(RECORD EXTRACTS)
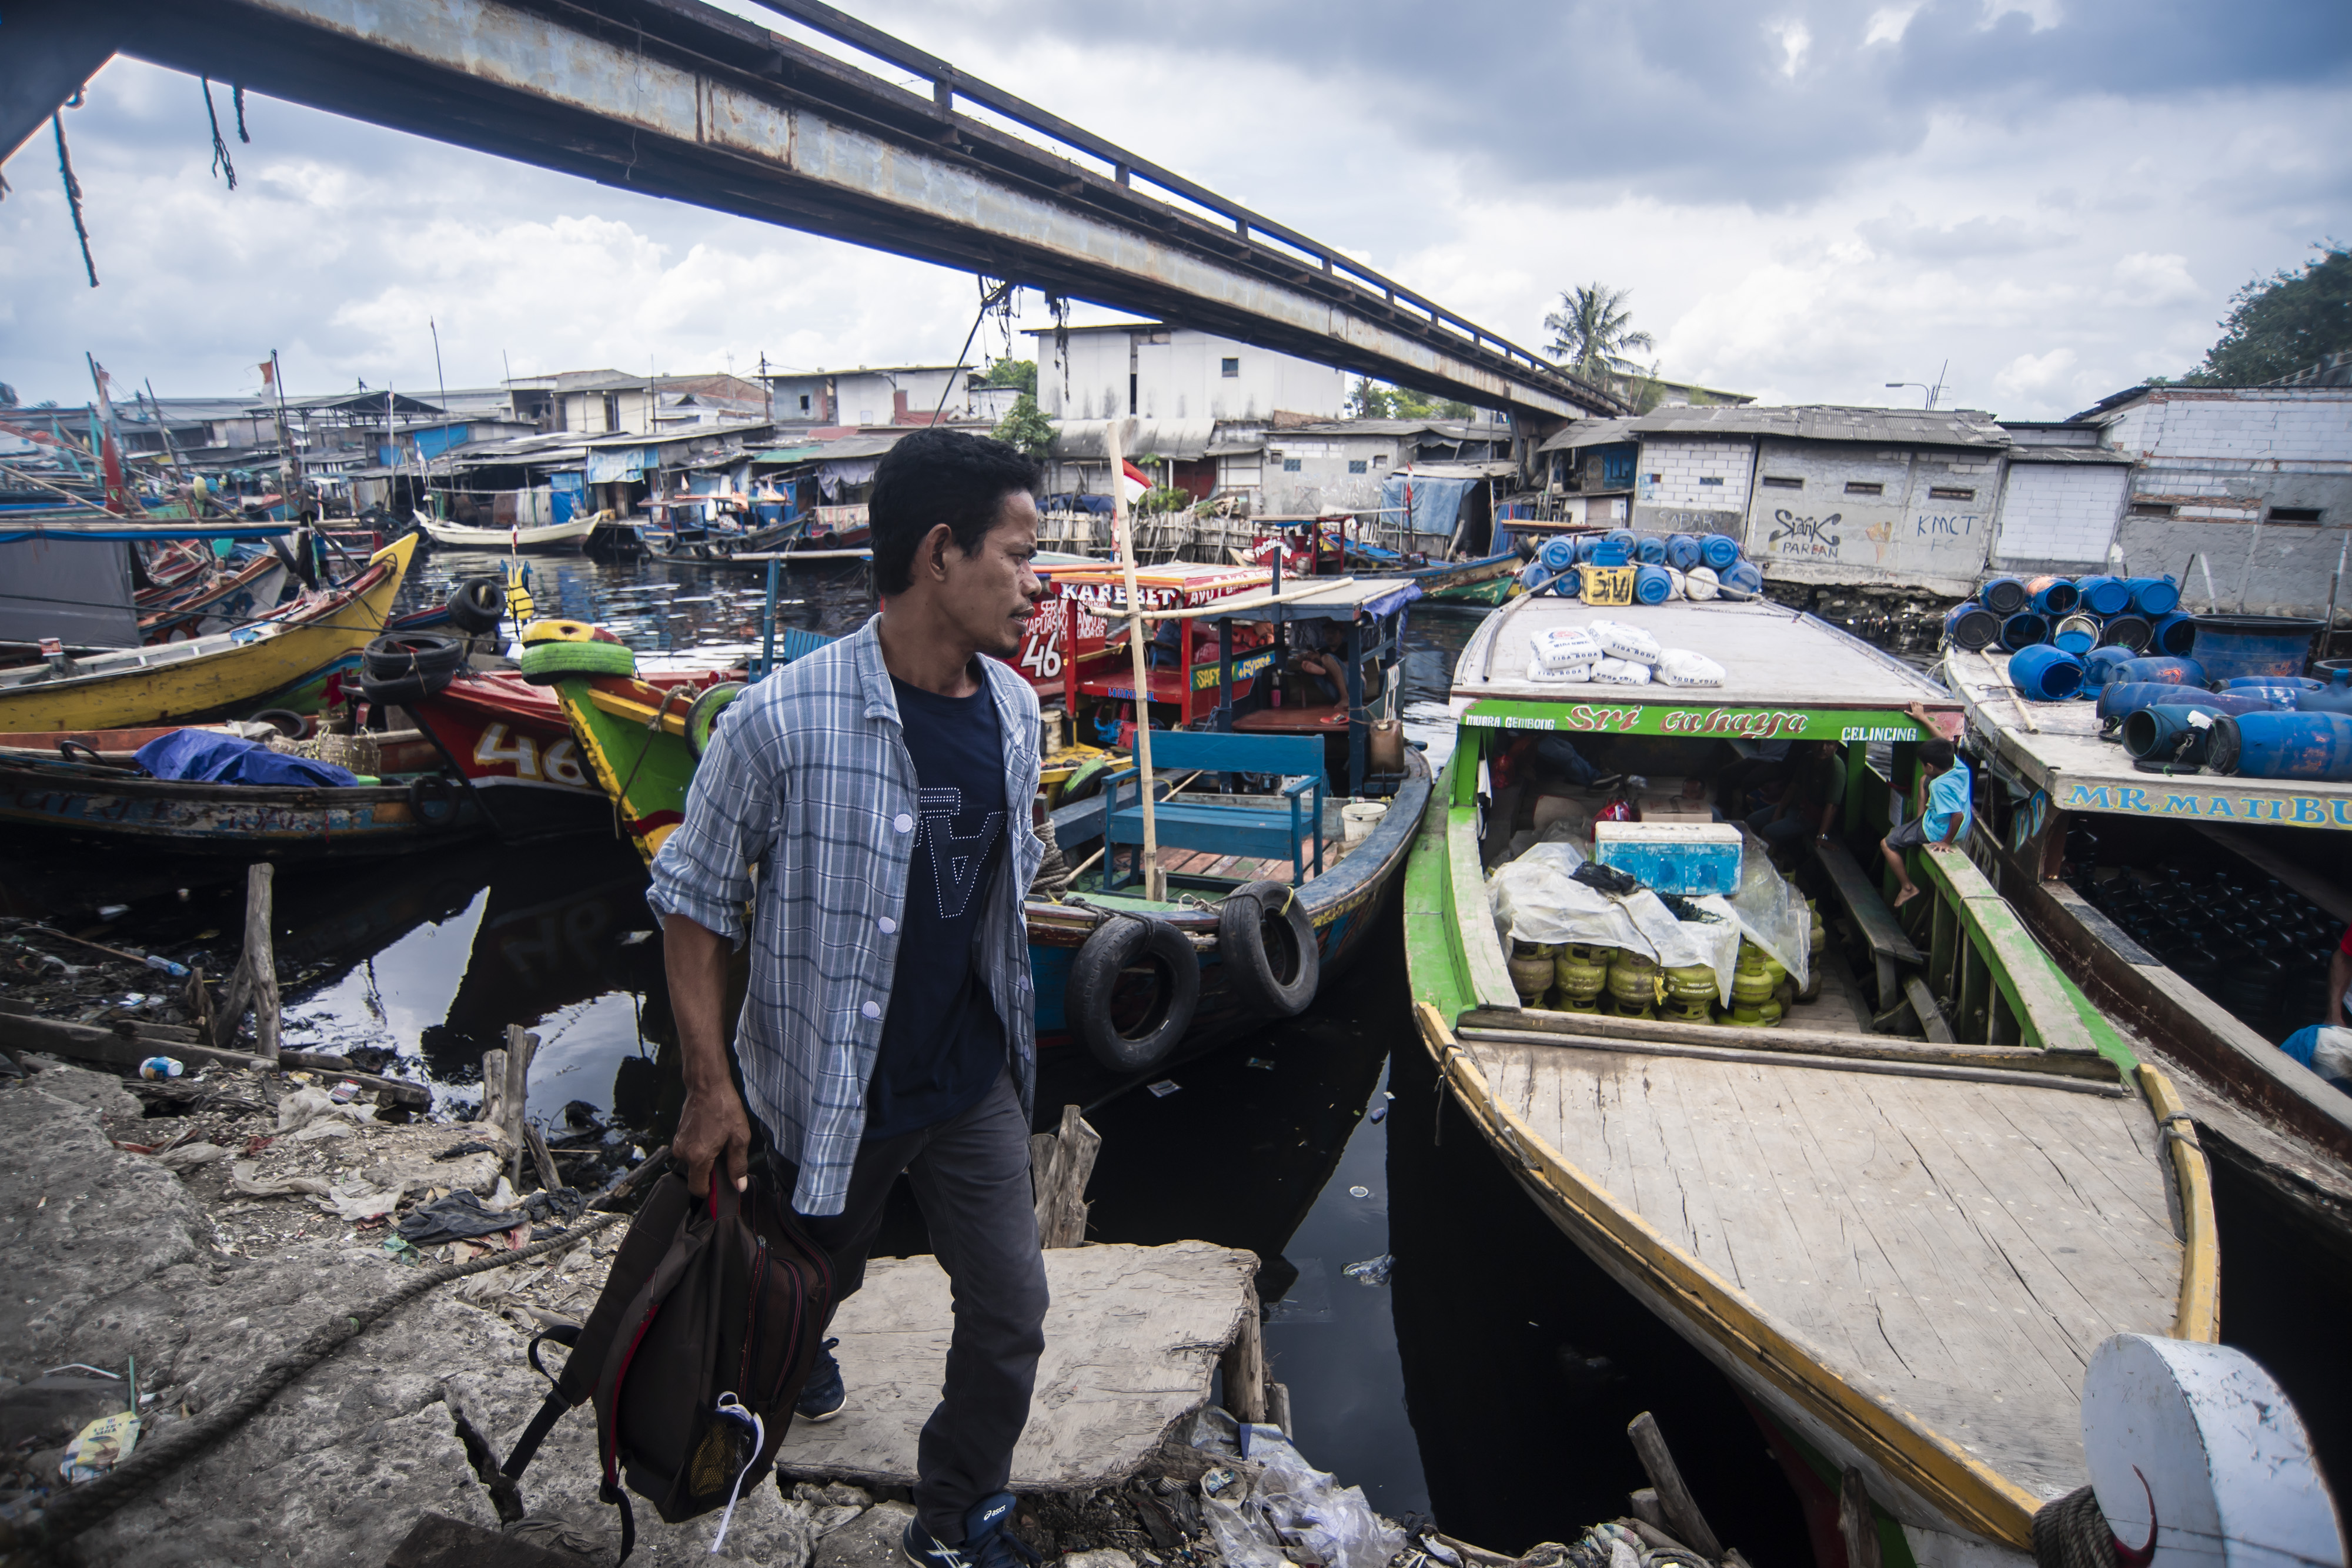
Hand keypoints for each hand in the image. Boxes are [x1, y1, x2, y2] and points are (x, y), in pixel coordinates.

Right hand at [676, 1081, 751, 1198]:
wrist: (707, 1085)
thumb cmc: (724, 1108)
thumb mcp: (739, 1137)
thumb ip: (738, 1165)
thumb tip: (739, 1186)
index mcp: (697, 1157)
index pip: (697, 1189)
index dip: (710, 1191)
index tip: (721, 1186)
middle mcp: (683, 1153)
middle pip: (696, 1175)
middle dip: (711, 1171)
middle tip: (725, 1154)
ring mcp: (678, 1143)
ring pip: (693, 1162)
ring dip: (706, 1157)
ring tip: (719, 1140)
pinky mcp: (678, 1135)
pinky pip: (690, 1150)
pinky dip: (700, 1148)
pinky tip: (711, 1133)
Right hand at [1907, 700, 1937, 731]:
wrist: (1921, 717)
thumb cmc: (1916, 716)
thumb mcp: (1911, 715)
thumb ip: (1908, 713)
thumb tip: (1904, 711)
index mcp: (1913, 708)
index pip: (1911, 704)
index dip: (1910, 701)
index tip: (1909, 700)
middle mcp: (1916, 707)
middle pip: (1914, 702)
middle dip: (1913, 701)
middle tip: (1912, 700)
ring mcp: (1919, 707)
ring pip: (1917, 702)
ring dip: (1916, 701)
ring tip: (1915, 701)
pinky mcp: (1922, 707)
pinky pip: (1920, 703)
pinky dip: (1919, 702)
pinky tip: (1918, 702)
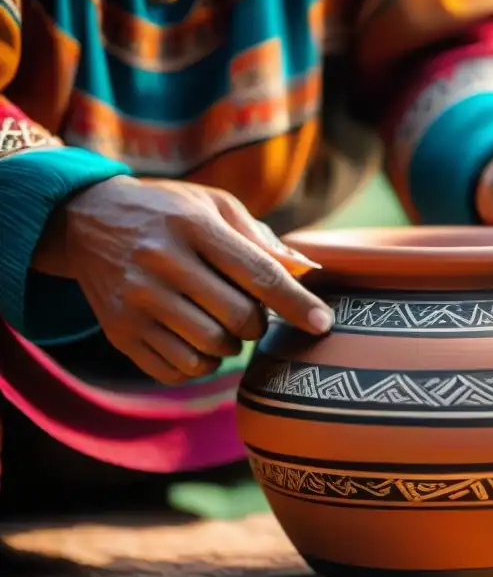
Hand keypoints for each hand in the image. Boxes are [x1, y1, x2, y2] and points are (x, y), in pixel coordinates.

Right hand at [37, 176, 334, 384]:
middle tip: (250, 311)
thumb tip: (306, 273)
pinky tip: (194, 340)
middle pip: (239, 319)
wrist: (85, 220)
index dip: (297, 304)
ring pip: (211, 350)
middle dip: (259, 324)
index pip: (259, 275)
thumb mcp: (213, 206)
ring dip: (230, 346)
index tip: (323, 323)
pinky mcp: (119, 332)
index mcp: (193, 227)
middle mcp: (162, 263)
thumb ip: (260, 239)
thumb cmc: (169, 214)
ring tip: (220, 323)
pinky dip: (199, 364)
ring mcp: (136, 301)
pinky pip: (179, 370)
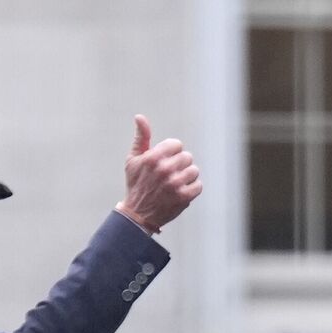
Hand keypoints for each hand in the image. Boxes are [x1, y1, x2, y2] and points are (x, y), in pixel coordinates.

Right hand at [116, 114, 201, 231]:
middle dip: (179, 166)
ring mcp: (175, 184)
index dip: (171, 154)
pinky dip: (191, 190)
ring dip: (186, 178)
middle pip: (187, 157)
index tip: (163, 164)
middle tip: (167, 177)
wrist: (137, 215)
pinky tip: (179, 193)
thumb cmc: (136, 184)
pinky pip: (198, 185)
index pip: (177, 145)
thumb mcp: (133, 160)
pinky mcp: (183, 197)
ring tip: (173, 186)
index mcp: (152, 158)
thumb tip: (140, 117)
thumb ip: (140, 138)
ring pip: (194, 171)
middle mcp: (164, 169)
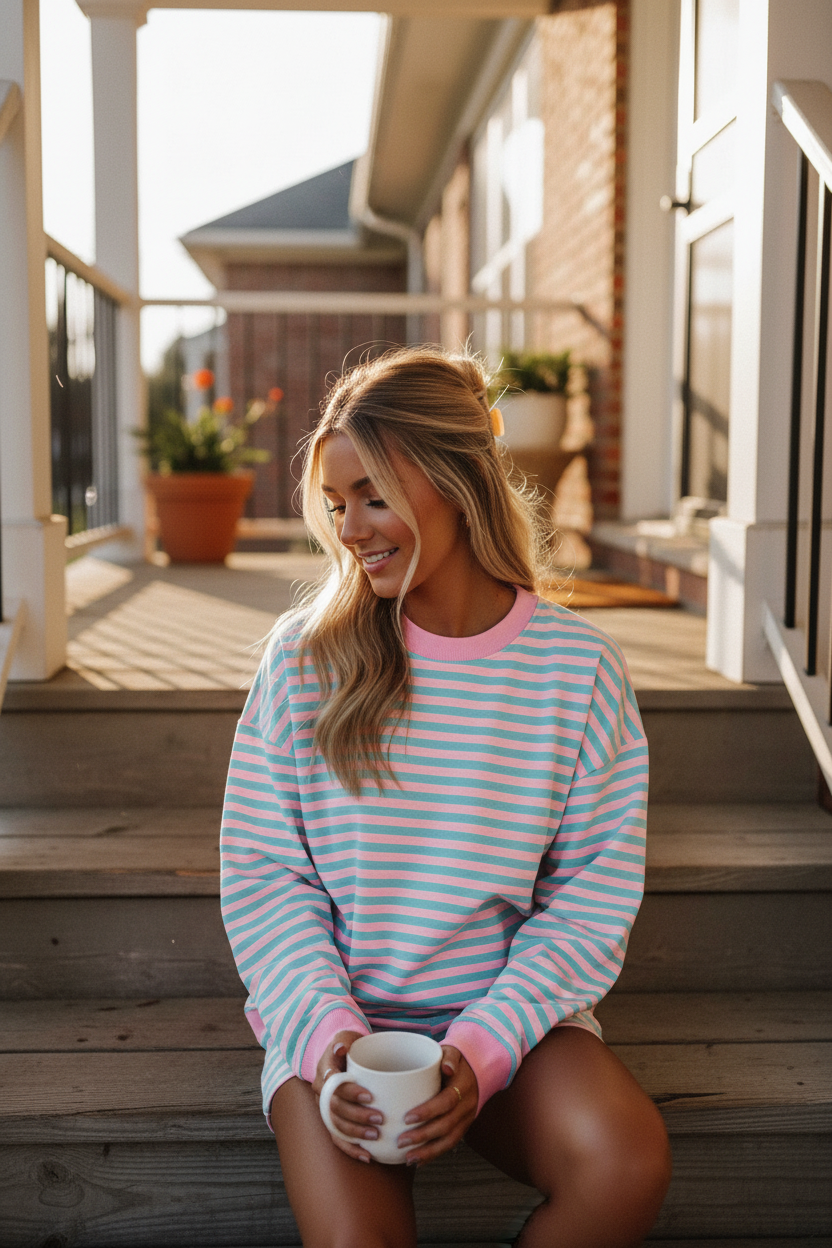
(End RECORD EXTRACTS)
ASSIGNMENT. Print all the entries exactly as they appear, without the pictures.

TASK ANSWER.
Hand keypoints for each hand in the image. Boxes are [x1, y1, x2, y2] and points are (x, y), in pixel coordinates.

Right hand at [676, 1081, 751, 1198]:
wrist: (707, 1085)
thumb cmc: (724, 1108)
thumb mcp: (739, 1137)
thumb ip: (738, 1165)
thumb tip: (739, 1186)
index mcp: (697, 1157)
index pip: (697, 1189)
index dip: (710, 1191)
index tip: (721, 1186)
middle mcp: (683, 1153)
middle pip: (696, 1175)
middle dip: (711, 1171)
middle tip: (725, 1154)
ring mcp: (678, 1143)
ring pip: (693, 1162)
ring dip: (706, 1157)
ring tip: (719, 1140)
pinky mcp: (678, 1135)
pinky pip: (690, 1150)
pinky dip: (700, 1148)
pinky tip: (711, 1133)
Right hand at [1907, 700, 1937, 731]:
wrist: (1921, 717)
thumb cmc: (1916, 716)
thumb mcp: (1911, 715)
thumb ip: (1908, 713)
thumb tip: (1904, 711)
index mcp: (1913, 708)
index pip: (1911, 704)
index dip: (1910, 701)
index tip: (1909, 700)
middle mcp: (1916, 707)
middle pip: (1914, 702)
middle dip: (1913, 701)
middle tip: (1912, 700)
ring mcp: (1919, 707)
ring pip: (1917, 702)
ring dip: (1916, 701)
ring tip: (1915, 701)
pinky mcp: (1922, 707)
pinky pip: (1920, 703)
pinky dip: (1919, 702)
pinky tip: (1918, 702)
Hand keypoints for each hand in the image. Boxes are [x1, y1, x2, y2] and points are (x, y), in pixel coordinates.

Right hand at [37, 176, 334, 384]:
middle tip: (250, 311)
thumb tip: (306, 273)
pinky tip: (194, 340)
middle pip: (239, 319)
wrist: (85, 220)
index dip: (297, 304)
ring pip: (211, 350)
middle dip: (259, 324)
index pip: (259, 275)
thumb mcp: (213, 206)
ring dip: (230, 346)
index tip: (323, 323)
pinky mcp: (119, 332)
index mcp: (193, 227)
middle mcp: (162, 263)
thumb ip: (260, 239)
thumb cmc: (169, 214)
ring tip: (220, 323)
pinky dip: (199, 364)
ring mcp: (136, 301)
pinky pip: (179, 370)
Hand keypoints for each hand in the image. Boxes are [x1, y1, x2, y2] and points are (x, y), in pixel coordinates.

Right hand at [116, 114, 201, 231]:
middle dip: (179, 166)
ring mcp: (175, 184)
index dip: (171, 154)
pinky dip: (191, 190)
ring dip: (186, 178)
middle pip: (187, 157)
index tip: (163, 164)
middle tip: (167, 177)
wrist: (137, 215)
pinky tip: (179, 193)
thumb cmc: (136, 184)
pinky pip: (198, 185)
index pip: (177, 145)
thumb mcp: (133, 160)
pinky mcp: (183, 197)
ring tip: (173, 186)
index mcp: (152, 158)
thumb tip: (140, 117)
thumb ip: (140, 138)
ring pip: (194, 171)
middle mcp: (164, 169)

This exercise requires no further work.